§ **Task objective**: Report the number of lines in the data below that hold "from", without any other words.

[[ Recorded information open ]]

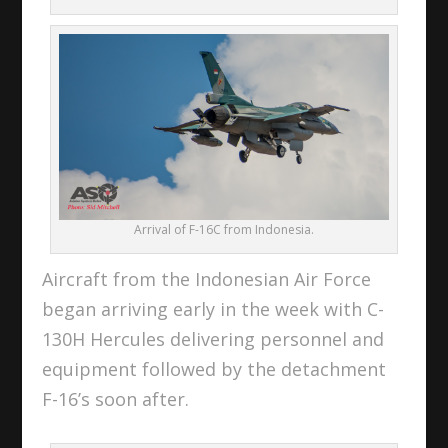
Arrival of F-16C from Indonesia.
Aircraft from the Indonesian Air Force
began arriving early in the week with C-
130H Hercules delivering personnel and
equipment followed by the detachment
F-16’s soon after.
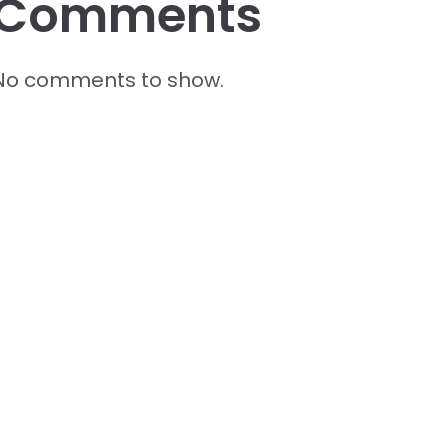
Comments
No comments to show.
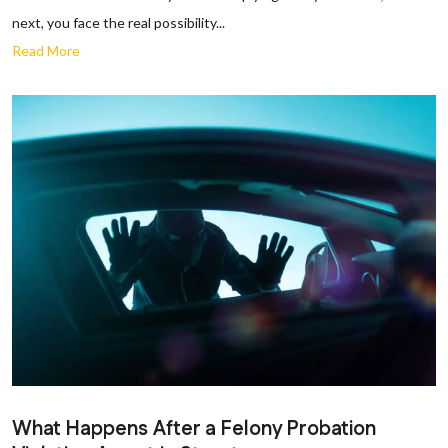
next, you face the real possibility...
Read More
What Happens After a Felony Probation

[[ Recorded information closed ]]

§ **Task solution**: 2